Three judges ruled that a public school acted constitutionally by prohibiting a student group from handing out two inch fetus dolls with pro-life messages attached, according to The Daily Caller.
Why? Because the last time they did it, students tossed the fetus dolls in the toilet, set them ablaze, and ripped their heads off and threw them at people.
So because some react crazily to scientific fact, exhibiting that scientific fact becomes ok to prohibit? That’s the state of public schools today? If enough children react poorly to a scientific fact, we’ll all ignore that fact because otherwise the children get rowdy until they calm down for the Planned Parenthood assembly.
The school, of course, has the right to prohibit students from bringing things in but it’s quite telling that as The Daily Caller points out this same group brought in many things before and the school was fine with it. It was the fetus dolls that caused the students to act out. The school should be consistent.
But I think the important thing here is to notice the violent reaction these students had to truth.

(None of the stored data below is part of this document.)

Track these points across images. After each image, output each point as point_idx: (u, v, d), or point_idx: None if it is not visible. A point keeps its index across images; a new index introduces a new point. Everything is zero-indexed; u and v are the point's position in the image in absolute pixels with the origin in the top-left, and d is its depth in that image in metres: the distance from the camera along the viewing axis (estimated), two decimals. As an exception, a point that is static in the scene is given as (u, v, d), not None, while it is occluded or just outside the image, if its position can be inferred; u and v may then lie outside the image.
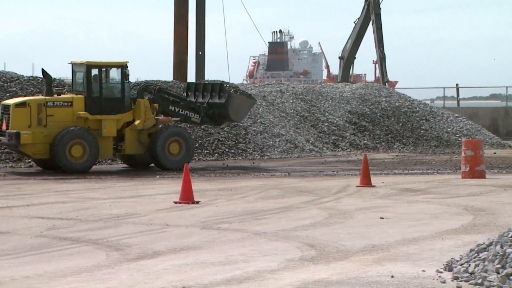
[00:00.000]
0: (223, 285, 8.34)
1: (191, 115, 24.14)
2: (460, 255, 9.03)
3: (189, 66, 36.49)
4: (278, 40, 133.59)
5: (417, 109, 34.28)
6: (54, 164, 22.36)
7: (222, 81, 29.57)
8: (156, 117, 23.27)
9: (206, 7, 38.30)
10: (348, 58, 51.36)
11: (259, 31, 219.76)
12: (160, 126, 23.43)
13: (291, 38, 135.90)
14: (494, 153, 29.37)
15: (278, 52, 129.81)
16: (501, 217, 13.10)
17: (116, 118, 22.65)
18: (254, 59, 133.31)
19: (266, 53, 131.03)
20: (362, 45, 51.44)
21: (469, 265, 8.47)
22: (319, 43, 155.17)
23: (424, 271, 8.85)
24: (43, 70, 22.73)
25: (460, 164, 20.71)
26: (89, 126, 22.37)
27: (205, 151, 27.29)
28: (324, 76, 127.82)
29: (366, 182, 18.21)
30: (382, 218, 13.13)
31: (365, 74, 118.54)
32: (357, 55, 51.95)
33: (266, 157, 27.73)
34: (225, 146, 27.85)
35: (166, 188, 18.23)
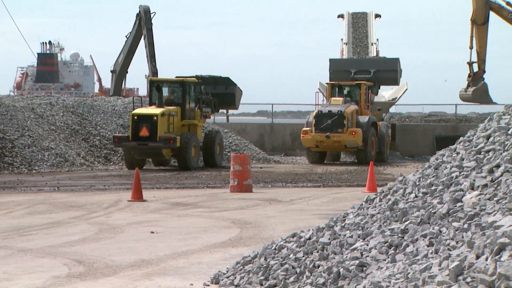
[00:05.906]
0: (-15, 305, 7.98)
1: (207, 110, 29.79)
2: (227, 268, 9.27)
3: None
4: (48, 52, 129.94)
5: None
6: (139, 163, 27.66)
7: (228, 77, 32.38)
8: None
9: (-32, 14, 36.57)
10: (120, 72, 51.07)
11: (27, 42, 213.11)
12: (209, 130, 30.52)
13: (62, 50, 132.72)
14: (261, 167, 30.45)
15: (47, 64, 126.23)
16: (266, 230, 13.59)
17: (201, 125, 29.12)
18: (22, 70, 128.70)
19: (35, 64, 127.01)
20: (135, 59, 51.27)
21: (235, 277, 8.71)
22: (90, 55, 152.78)
23: (192, 284, 8.99)
24: (157, 85, 27.59)
25: (229, 178, 21.27)
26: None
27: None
28: (97, 89, 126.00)
29: (138, 196, 18.20)
30: (152, 232, 13.18)
31: (137, 89, 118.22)
32: (129, 69, 51.82)
33: (34, 171, 26.90)
34: (-10, 159, 26.68)
35: None
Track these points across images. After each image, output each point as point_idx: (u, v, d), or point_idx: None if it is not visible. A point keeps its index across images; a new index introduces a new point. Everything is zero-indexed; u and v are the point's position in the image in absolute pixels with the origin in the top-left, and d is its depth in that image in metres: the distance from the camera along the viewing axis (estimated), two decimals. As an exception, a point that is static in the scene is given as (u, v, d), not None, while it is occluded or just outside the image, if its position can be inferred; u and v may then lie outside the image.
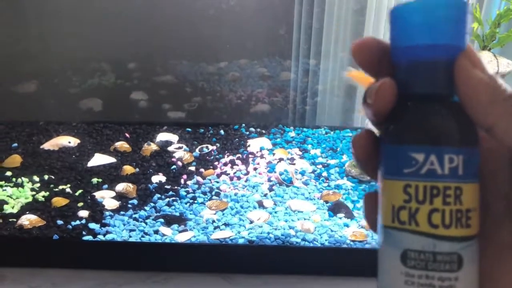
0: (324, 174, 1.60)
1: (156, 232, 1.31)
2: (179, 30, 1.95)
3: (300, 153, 1.75)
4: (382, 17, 1.80)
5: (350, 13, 1.84)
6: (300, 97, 2.03)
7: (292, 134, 1.90)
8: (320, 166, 1.66)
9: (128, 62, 2.04)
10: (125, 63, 2.03)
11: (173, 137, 1.82)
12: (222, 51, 2.03)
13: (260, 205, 1.43)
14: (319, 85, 2.00)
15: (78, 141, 1.77)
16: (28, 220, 1.31)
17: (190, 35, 1.95)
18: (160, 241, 1.28)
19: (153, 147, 1.73)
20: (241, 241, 1.27)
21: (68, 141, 1.75)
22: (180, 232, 1.31)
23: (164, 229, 1.31)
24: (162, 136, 1.82)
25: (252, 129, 1.92)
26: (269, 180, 1.57)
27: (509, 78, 1.41)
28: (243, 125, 1.94)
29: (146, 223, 1.34)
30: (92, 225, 1.31)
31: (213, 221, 1.34)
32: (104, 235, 1.28)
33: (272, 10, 1.95)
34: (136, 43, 1.96)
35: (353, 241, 1.27)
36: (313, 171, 1.63)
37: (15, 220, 1.32)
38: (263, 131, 1.91)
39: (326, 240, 1.27)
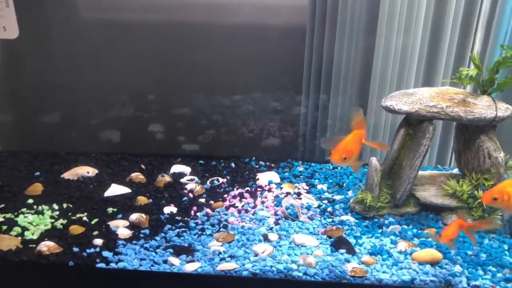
0: (329, 209, 1.65)
1: (165, 261, 1.38)
2: (197, 63, 2.04)
3: (307, 187, 1.81)
4: (389, 58, 1.87)
5: (360, 53, 1.92)
6: (310, 132, 2.10)
7: (300, 168, 1.96)
8: (325, 201, 1.71)
9: (147, 95, 2.14)
10: (144, 96, 2.14)
11: (186, 169, 1.91)
12: (238, 85, 2.11)
13: (266, 238, 1.49)
14: (329, 119, 2.06)
15: (96, 171, 1.86)
16: (47, 246, 1.40)
17: (207, 70, 2.05)
18: (168, 270, 1.34)
19: (167, 178, 1.82)
20: (245, 273, 1.33)
21: (87, 171, 1.85)
22: (188, 262, 1.37)
23: (173, 259, 1.38)
24: (176, 168, 1.91)
25: (261, 162, 2.00)
26: (276, 214, 1.63)
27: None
28: (253, 158, 2.02)
29: (156, 253, 1.41)
30: (105, 253, 1.39)
31: (220, 253, 1.41)
32: (116, 263, 1.36)
33: (285, 48, 2.04)
34: (156, 77, 2.06)
35: (353, 276, 1.32)
36: (319, 206, 1.68)
37: (34, 246, 1.41)
38: (272, 165, 1.98)
39: (327, 275, 1.32)
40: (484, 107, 1.44)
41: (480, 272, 1.35)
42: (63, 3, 1.96)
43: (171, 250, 1.42)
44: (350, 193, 1.76)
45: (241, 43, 2.01)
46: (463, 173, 1.58)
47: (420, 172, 1.66)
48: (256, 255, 1.41)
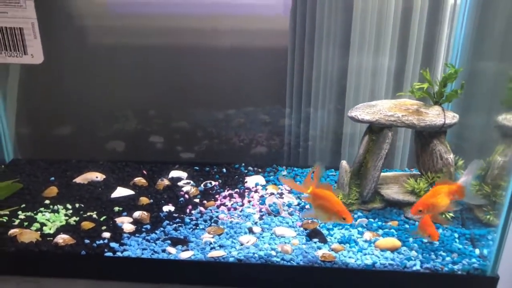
0: (307, 206, 1.89)
1: (164, 251, 1.61)
2: (195, 82, 2.28)
3: (289, 188, 2.04)
4: (361, 80, 2.12)
5: (335, 71, 2.17)
6: (295, 141, 2.34)
7: (284, 172, 2.20)
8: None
9: (149, 110, 2.38)
10: (146, 111, 2.38)
11: (183, 174, 2.15)
12: (230, 101, 2.36)
13: (250, 231, 1.72)
14: (310, 130, 2.29)
15: (104, 176, 2.11)
16: (62, 239, 1.64)
17: (203, 88, 2.29)
18: (166, 258, 1.58)
19: (166, 182, 2.06)
20: (231, 259, 1.56)
21: (96, 176, 2.09)
22: (183, 251, 1.61)
23: (170, 249, 1.61)
24: (174, 173, 2.15)
25: (250, 168, 2.24)
26: (260, 211, 1.86)
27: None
28: (243, 164, 2.26)
29: (156, 244, 1.64)
30: (112, 244, 1.62)
31: (210, 243, 1.64)
32: (122, 252, 1.59)
33: (272, 67, 2.28)
34: (157, 94, 2.30)
35: (323, 261, 1.55)
36: (298, 204, 1.92)
37: (51, 239, 1.65)
38: (259, 170, 2.22)
39: (301, 260, 1.56)
40: (434, 116, 1.69)
41: (433, 256, 1.58)
42: (79, 31, 2.21)
43: (169, 241, 1.65)
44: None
45: (234, 64, 2.25)
46: (421, 173, 1.82)
47: (386, 173, 1.91)
48: (241, 244, 1.64)
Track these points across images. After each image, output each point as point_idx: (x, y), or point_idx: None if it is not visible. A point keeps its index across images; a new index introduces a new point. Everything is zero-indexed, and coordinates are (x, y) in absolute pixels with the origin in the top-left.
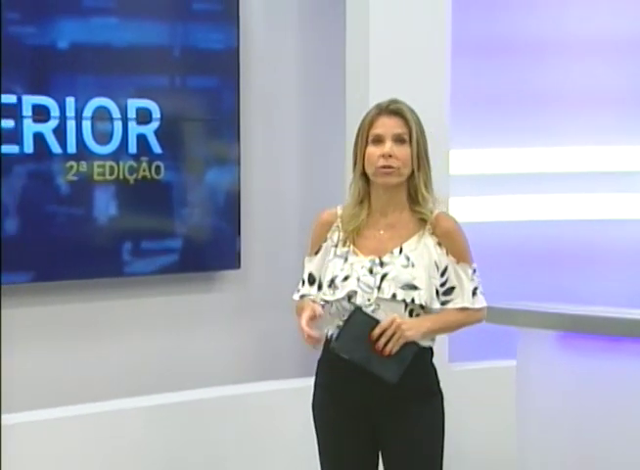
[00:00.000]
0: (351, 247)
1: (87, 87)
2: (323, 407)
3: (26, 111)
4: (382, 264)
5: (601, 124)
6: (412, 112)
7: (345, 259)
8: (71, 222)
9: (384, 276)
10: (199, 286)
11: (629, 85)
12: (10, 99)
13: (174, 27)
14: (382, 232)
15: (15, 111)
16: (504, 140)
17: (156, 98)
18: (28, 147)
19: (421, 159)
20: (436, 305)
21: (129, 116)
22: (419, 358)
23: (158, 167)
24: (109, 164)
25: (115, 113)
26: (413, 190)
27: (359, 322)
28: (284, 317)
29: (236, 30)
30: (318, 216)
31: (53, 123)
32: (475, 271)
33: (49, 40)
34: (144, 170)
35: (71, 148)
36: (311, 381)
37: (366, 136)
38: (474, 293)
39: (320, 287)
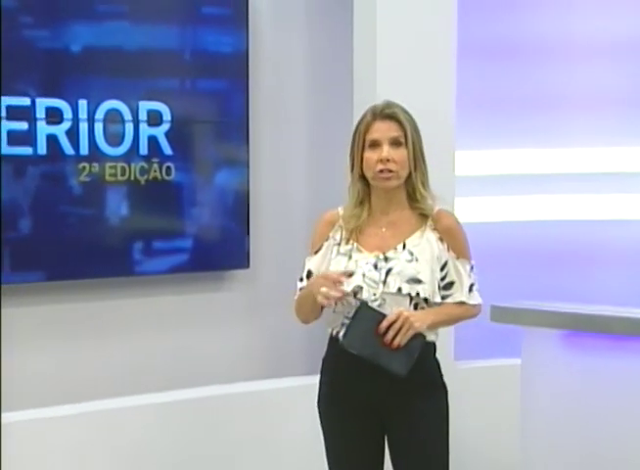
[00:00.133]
0: (355, 244)
1: (99, 90)
2: (329, 404)
3: (40, 113)
4: (386, 260)
5: (605, 126)
6: (406, 113)
7: (350, 257)
8: (84, 222)
9: (389, 271)
10: (208, 285)
11: (633, 87)
12: (24, 101)
13: (185, 31)
14: (384, 230)
15: (29, 113)
16: (509, 141)
17: (166, 100)
18: (42, 148)
19: (417, 159)
20: (438, 299)
21: (140, 118)
22: (423, 353)
23: (168, 169)
24: (120, 165)
25: (127, 115)
26: (411, 189)
27: (366, 317)
28: (292, 316)
29: (245, 34)
30: (320, 217)
31: (66, 125)
32: (472, 268)
33: (62, 44)
34: (155, 171)
35: (84, 149)
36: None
37: (362, 141)
38: (470, 289)
39: None
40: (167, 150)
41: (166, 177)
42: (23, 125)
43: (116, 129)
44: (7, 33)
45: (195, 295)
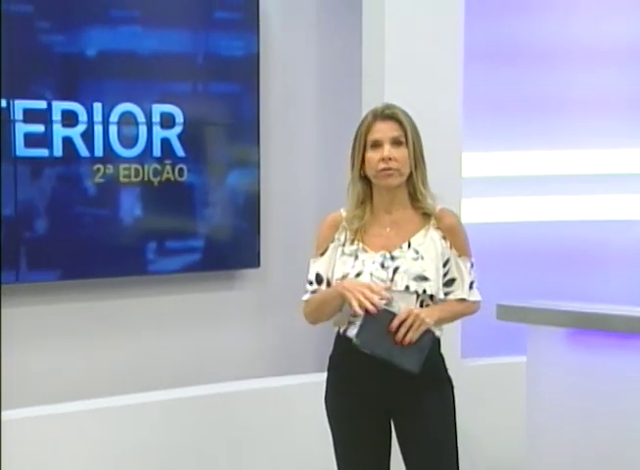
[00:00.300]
0: (360, 244)
1: (114, 93)
2: (335, 401)
3: (56, 116)
4: (392, 259)
5: (609, 128)
6: (406, 114)
7: (356, 257)
8: (98, 223)
9: (396, 269)
10: (220, 284)
11: (637, 90)
12: (40, 105)
13: (197, 35)
14: (388, 229)
15: (45, 116)
16: (515, 143)
17: (179, 103)
18: (58, 151)
19: (417, 158)
20: (442, 296)
21: (154, 120)
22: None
23: (181, 170)
24: (134, 166)
25: (141, 117)
26: (413, 188)
27: (377, 316)
28: (301, 314)
29: (256, 38)
30: (324, 219)
31: (81, 128)
32: (472, 265)
33: (78, 48)
34: (168, 173)
35: (99, 151)
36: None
37: (364, 142)
38: (470, 286)
39: (329, 285)
40: (180, 152)
41: (179, 178)
42: (40, 128)
43: (130, 132)
44: (24, 38)
45: (206, 294)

Thank goodness they’re in a public school where they’ll be shielded from it.
If these children had a similar reaction to a picture of Martin Luther King Jr., do you think the school would prohibit his image from being handed out? Of course not. There’d be an assembly called with gleeful guidance counselors speechifying about tolerance and there’d be sensitivity trainers being paid by the hour to roam the halls taking notes. For goodness sakes, the school would probably be renamed after Martin Luther King Jr.
But babies? No. They’ve got to go.
April 10, 2013 at 5:07 pm
Savagery, out and out savagery.
April 10, 2013 at 5:31 pm
I don't know, public schools tend to ban anything that might be disruptive just to make the teachers' lives easier. As a former teacher myself, I can well attest that it is hard enough keeping students' attention on the subject at hand without having anything to further incite them. Is it a safe bet that the administrators probably aren't pro-life, yeah probably, but we need not leap to a conspiracy theory to explain the ban – Ocham's Razor and all.
April 10, 2013 at 5:53 pm
Yes, but none of you voted in your last school board election.
April 10, 2013 at 6:24 pm
Devil's Advocate here… I know of a school that the same thing happened at. The kids didn't throw the rubber fetuses around because they were hateful kids, they did it because they were the size of rubber balls and they threw them around like rubber balls. Should they have done so? NO. But some things, good in their proper place, are not good in others. I think these are one of those things. Don't hand 'em out to high schoolers.
April 10, 2013 at 7:12 pm
Demonic. Demons are more active among the general populace than at any time in history. This is what widespread rejection of God and the natural law, and contraception and abortion have brought about.
April 10, 2013 at 7:43 pm
Nathan: My comment about savagery is not about conspiracy but about how the baby's heads were torn off. Do normal children tear off doll's heads? Now, the conspiracy theory. Are the kids practicing neutering their humanitarian feelings? like stomping on the name of Jesus or the name of Nathan? or the boot on the neck of Jesus or Nathan?
April 10, 2013 at 8:40 pm
Okay, I agree with you. BUT… I was recently at a huge pro-life convention where a vendor was giving out these little rubber babies to students (middle school through high school). What did the pro-life kids do with them? Did they ooh and aah and marvel at the miracle of life? Nope. They threw them at each other and stretched them and did all kinds of sophomoric things with them. It was… um… discouraging. I made a mental note to never hand out little rubber babies in large quantities to kids at any of our group functions. I think Gail Finke might be right in her comment. This is a great tool… probably the wrong setting. Unfortunately.
April 11, 2013 at 5:00 pm
Pearls before swine. Maybe a little disernment before handing out the fetal dolls would have prevented the scandal (caused by the kids and their juvenile brand of barbarism) and the need to ban them altogether (the dolls, I mean).
April 11, 2013 at 8:23 pm
I am curious to read the actual reasoning of the court. This prohibition appears to be a violation of the 1st amendment.
April 12, 2013 at 2:11 am
throwing rubber fetuses around is not the same as lighting them on fire and flushing them down the toilet. If you believe this explains it, you do not understand the state of public schools today, the widespread effect of deadly-wrong indoctrination, and spiritual warfare in general.